Thanks for the advise. So how much more degrees does the temp rise. I use a thermostat to keep the beer at 22 degrees. But obv this doesn't cool it if it goes over 22 so maybe I need to set it to 16 or so to allow for the increase in temp from the yeast? What do u think?
Wort can rise up to 10F (~4C) above the air
temperature. So, if you are controlling the air temp to 22C then your beer is fermenting 2-4 C above that. That temp is okay after the vigorous ferment is over...but, it is too high during the first week of an ale. Fermenting above 70F (21C) will DEFINATELY produce Diacetyl during the early stages, the hotter the more it will produce. Carmel/Butter/Butterscotch flavor is almost certainly diacetyl.
The good thing about diacetyl is that the yeast will clean it up...if you give them a chance (time) after they begin to run out of sugars (2nd week onwards).
As Jomebrew says, a more ideal profile would start at 66F (19C) for the first week, and then slowing bring the temperature up to 71-72F (22C) for the remainder. This keeps the esters and diacetyl formation to a minimum during the early fermentation, and then when you warm them up it keeps them active (rather than go dormant) to clean up the diacetyl.
If you have a thermostat, you MAY be able to do this by taping the temp probe to the side of your vessel, and covering it with ~1in (2.5 cm) of foam type insulation. Then your heater will only come on when the BEER drops below the desired temp (instead of the AIR). If your thermostat can't relocate the temp probe...search homebrewtalk.com for STC-1000. Lots of good threads over there about how to make fermentation temp controllers using these. (They cost about $20 US). I use an STC-1000 with the probe taped to the side of my buckets, in this fashion.
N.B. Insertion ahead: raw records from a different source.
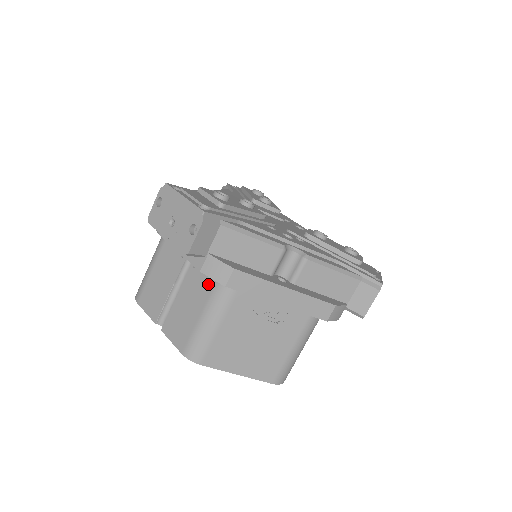
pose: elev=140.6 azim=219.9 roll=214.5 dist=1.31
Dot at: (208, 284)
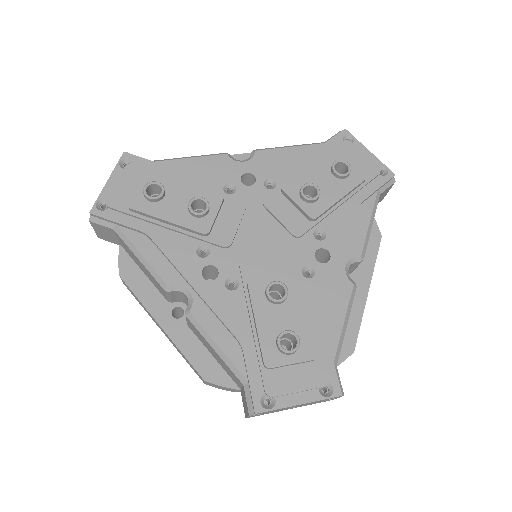
Dot at: occluded
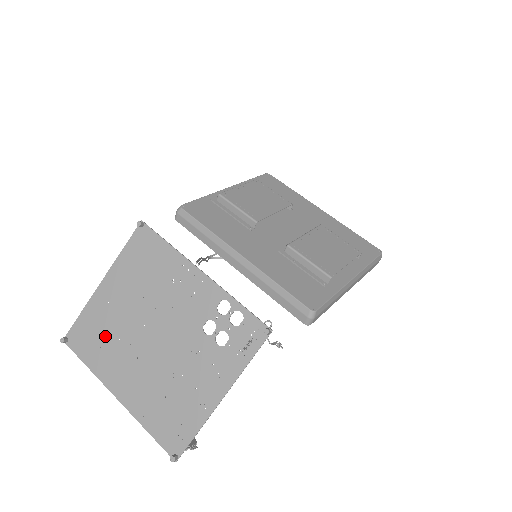
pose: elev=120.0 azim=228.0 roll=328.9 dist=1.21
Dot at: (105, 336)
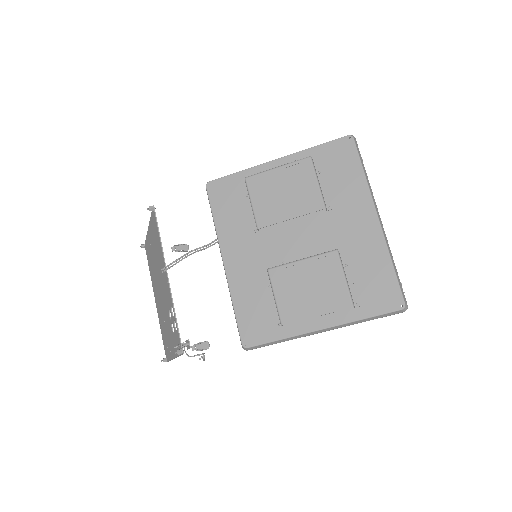
Dot at: (151, 263)
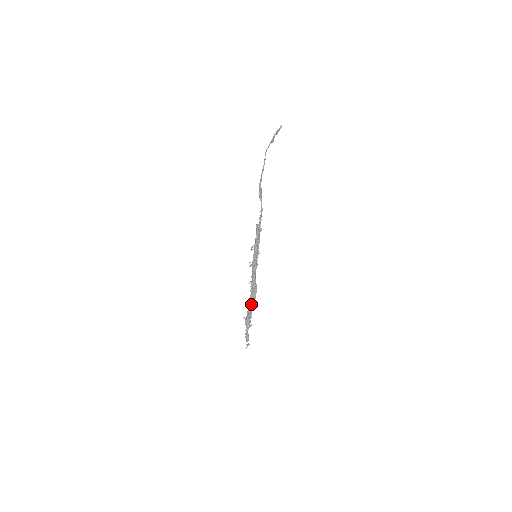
I ferment at 66F for a week, then raise to 70F for ~three weeks. These temps are the actual BEER temp (not air)---as mentioned by everyone else. There's no magic about the 4 weeks. I could probably stop at 2 weeks. But, I'm never in that much of a rush. There's no danger in going 4 weeks...and it saves me the trouble of checking SG all the time to see if it has fermented out, yet.